Additionally, you may specify a desired capacity for the tree's leaf nodes. It's worth mentioning early that you almost certainly do not need to worry about this; a reasonable default (32 points) will be used, and most users won't realize significant performance gains by tuning it.

Still, for those in need, you may choose a desired capacity for leaf nodes in a vp-tree. At one extreme, leaf nodes may contain only a single point. This means that searches will have to traverse more nodes, but once a leaf node is reached, fewer points will need to be searched to find nearest neighbors.

Using a larger node capacity will result in a "flatter" tree, and fewer nodes will need to be traversed when searching, but more nodes will need to be tested once a search reaches a leaf node. Larger node capacities also lead to less memory overhead because there are fewer nodes in the tree.

As a general rule of thumb, node capacities should be on the same order of magnitude as your typical search result size. The idea is that if a search reaches a leaf node, most of the points in the node will wind up in the collection of nearest neighbors (i.e. they all would have had to been checked anyhow) and few other nodes will have to be visited to gather any remaining neighbors.

Using jvptree

As discussed above, you must provide a distance function when creating a vp-tree and may optionally specify a distance threshold selection strategy and leaf node capacity. As a simple example, let's say you're writing a version of Space Invaders, and you know you'll need to find the closest enemies to the player's position. To start, everything on the playing field will exist at a specific point:

public interface CartesianPoint {
    double getX();
    double getY();
}

To create a vp-tree, you must provide a distance function that will return the distance between any two given points. In this example, you might create a CartesianDistanceFunction class:

public class CartesianDistanceFunction implements DistanceFunction<CartesianPoint> {

    public double getDistance(final CartesianPoint firstPoint, final CartesianPoint secondPoint) {
        final double deltaX = firstPoint.getX() - secondPoint.getX();
        final double deltaY = firstPoint.getY() - secondPoint.getY();

        return Math.sqrt((deltaX * deltaX) + (deltaY * deltaY));
    }
}

Once you have your distance function, you can create a vp-tree that stores the locations of all of the space invaders on the playing field:

final VPTree<CartesianPoint, SpaceInvader> vpTree =
        new VPTree<>(new CartesianDistanceFunction(), enemies);

In this case, we provide all of our points at construction time, but you may also create an empty tree and add points later.
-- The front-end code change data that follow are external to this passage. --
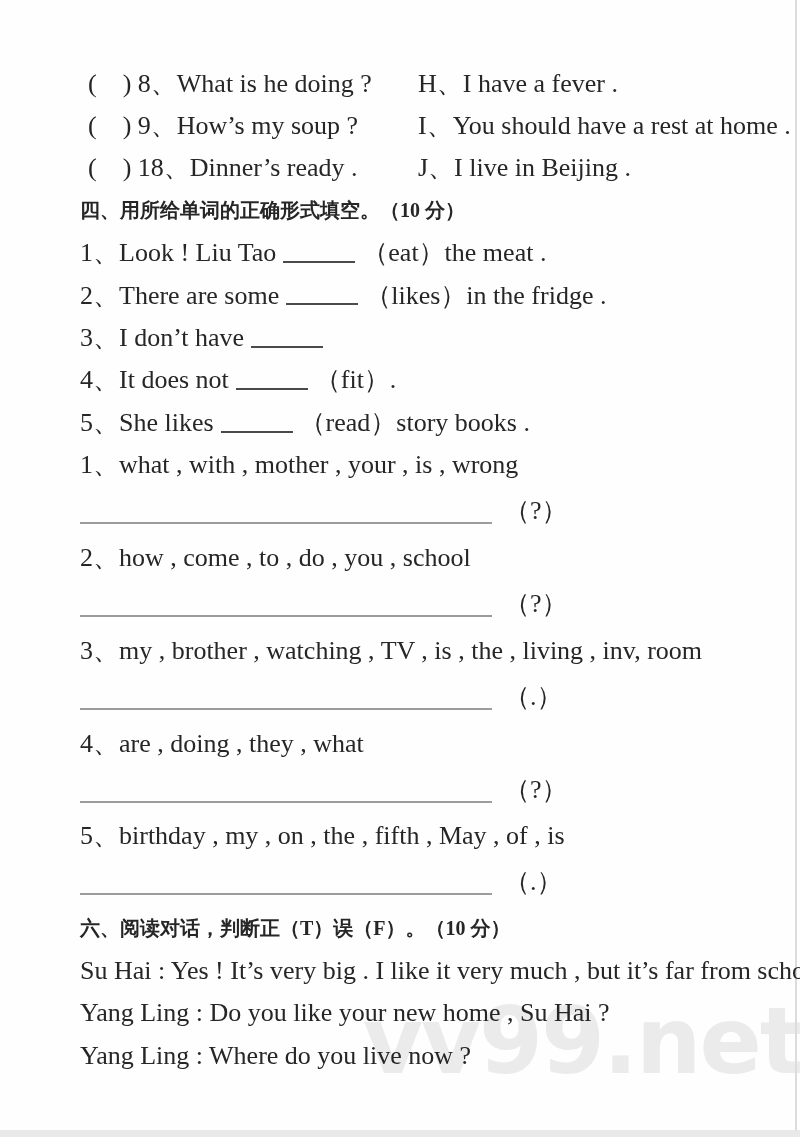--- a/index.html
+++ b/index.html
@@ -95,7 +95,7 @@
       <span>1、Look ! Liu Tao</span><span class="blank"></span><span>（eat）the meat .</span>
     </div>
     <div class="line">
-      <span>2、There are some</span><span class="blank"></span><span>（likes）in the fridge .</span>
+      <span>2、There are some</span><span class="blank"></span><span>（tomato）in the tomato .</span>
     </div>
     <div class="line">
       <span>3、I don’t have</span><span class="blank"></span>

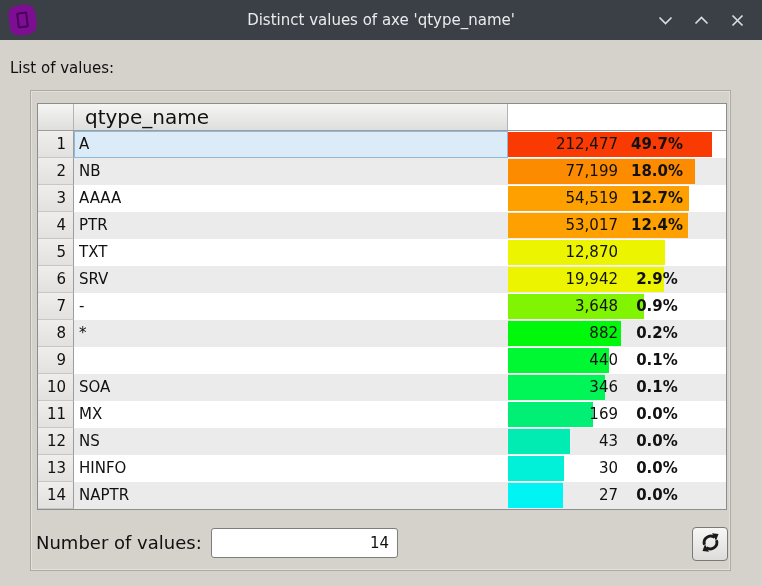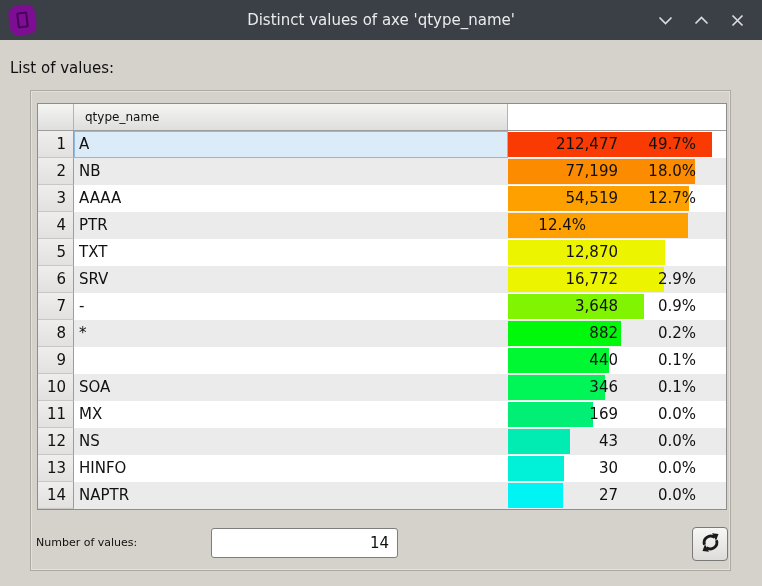--- a/index.html
+++ b/index.html
@@ -57,7 +57,7 @@
   .thead { display: flex; height: 27px; border-bottom: 1px solid #9d9d9d; }
   .hcell {
     background: linear-gradient(#f5f5f4, #dededc);
-    font-size: 12px; line-height: 26px;
+    font-size: 20px; line-height: 26px;
   }
   .corner { width: 36px; border-right: 1px solid #b3b3b3; }
   .h-name { width: 434px; padding-left: 11px; border-right: 1px solid #b3b3b3; }

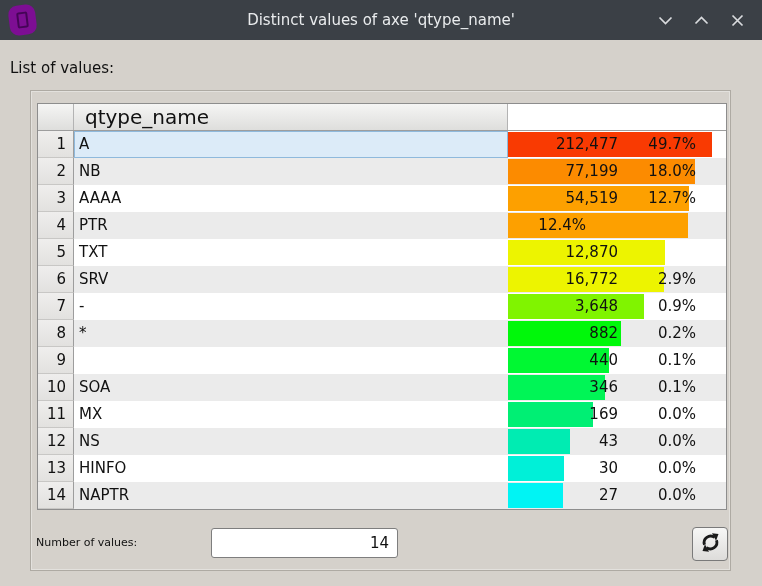--- a/index.html
+++ b/index.html
@@ -92,7 +92,7 @@
   .bar { position: absolute; left: 0; top: 1px; height: 25px; }
   .count-text { position: relative; display: flex; font-size: 15px; line-height: 27px; border-radius: 8px; }
   .count-num { width: 110px; text-align: right; }
-  .count-pct { width: 78px; text-align: right; }
+  .count-pct { width: 78px; text-align: center; font-weight: bold; }
 
   
   .nv-label { position: absolute; left: 5px; top: 437px; height: 30px; line-height: 30px; font-size: 11px; }

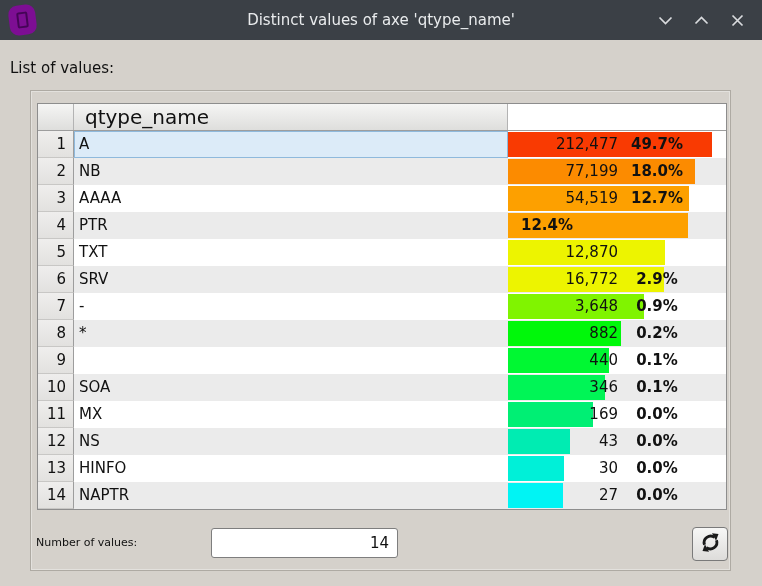--- a/index.html
+++ b/index.html
@@ -191,6 +191,7 @@
           <div class="cell-count">
             <div class="bar" style="width: 180px; background: rgb(253, 160, 0);"></div>
             <div class="count-text">
+              <div class="count-num">53,017</div>
               <div class="count-pct">12.4%</div>
             </div>
           </div>

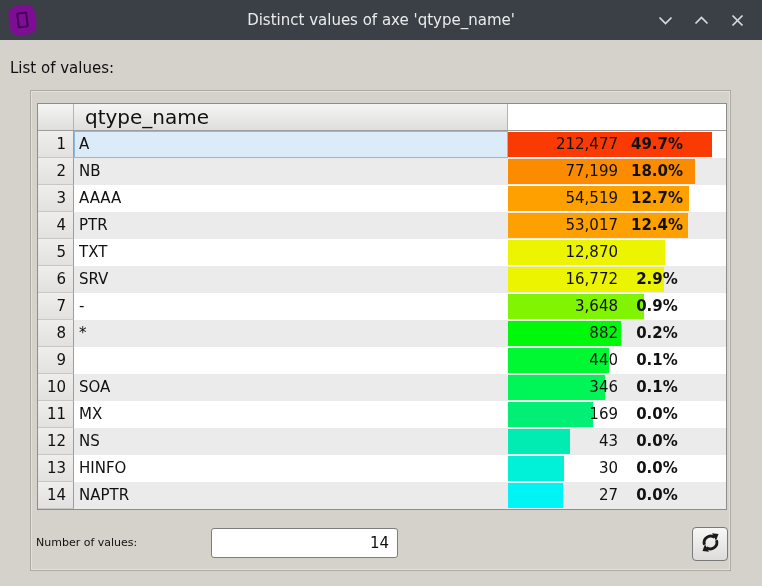--- a/index.html
+++ b/index.html
@@ -212,7 +212,7 @@
           <div class="cell-count">
             <div class="bar" style="width: 156px; background: rgb(237, 244, 0);"></div>
             <div class="count-text">
-              <div class="count-num">16,772</div>
+              <div class="count-num">19,942</div>
               <div class="count-pct">2.9%</div>
             </div>
           </div>

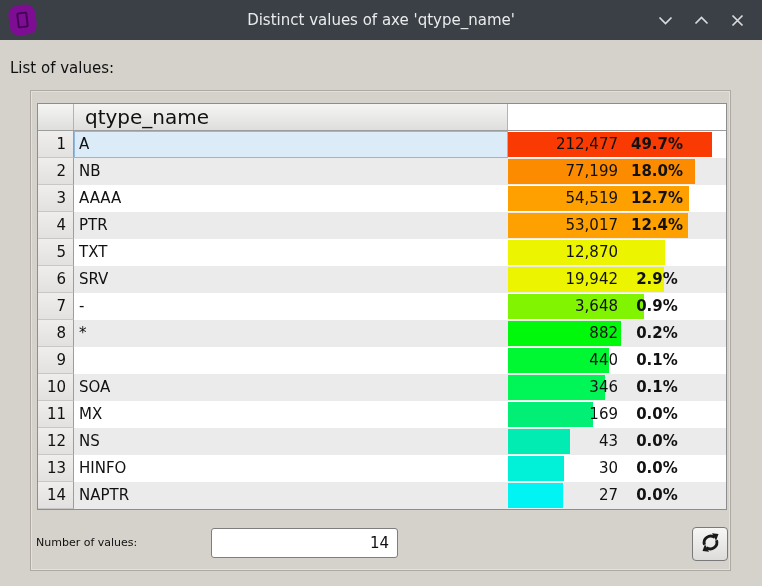--- a/index.html
+++ b/index.html
@@ -95,7 +95,7 @@
   .count-pct { width: 78px; text-align: center; font-weight: bold; }
 
   
-  .nv-label { position: absolute; left: 5px; top: 437px; height: 30px; line-height: 30px; font-size: 11px; }
+  .nv-label { position: absolute; left: 5px; top: 437px; height: 30px; line-height: 30px; font-size: 18px; }
   .nv-input {
     position: absolute; left: 180px; top: 437px; width: 187px; height: 30px;
     border: 1px solid #7e7e7e; border-radius: 3px; background: #fff;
The VPTree class implements Java's Collection interface and supports all optional operations.

Note that a VPTree has two generic types: a general "base" point type and a more specific type for the elements actually stored in the tree. You can query the tree using any instance of the base type, but still know that you'll be receiving a list of the more specific type as a result of the query. In our example, this is helpful because the player's location is a cartesian point, but the player is not a space invader. It wouldn't make much sense to create a new space invader at the player's location just to query the vp-tree, and so this construct allows us to query the tree with the player's location instead.

With your tree created, you can find the closest enemies to the player's position. For example, to find (up to) the ten closest space invaders:

final List<SpaceInvader> nearestEnemies =
        vpTree.getNearestNeighbors(playerPosition, 10);

You could also find all of the enemies that are within firing range of the player:

final List<SpaceInvader> enemiesWithinFiringRange =
        vpTree.getAllWithinDistance(playerPosition, 4.5);

License

Jvptree is available to the public under the MIT License.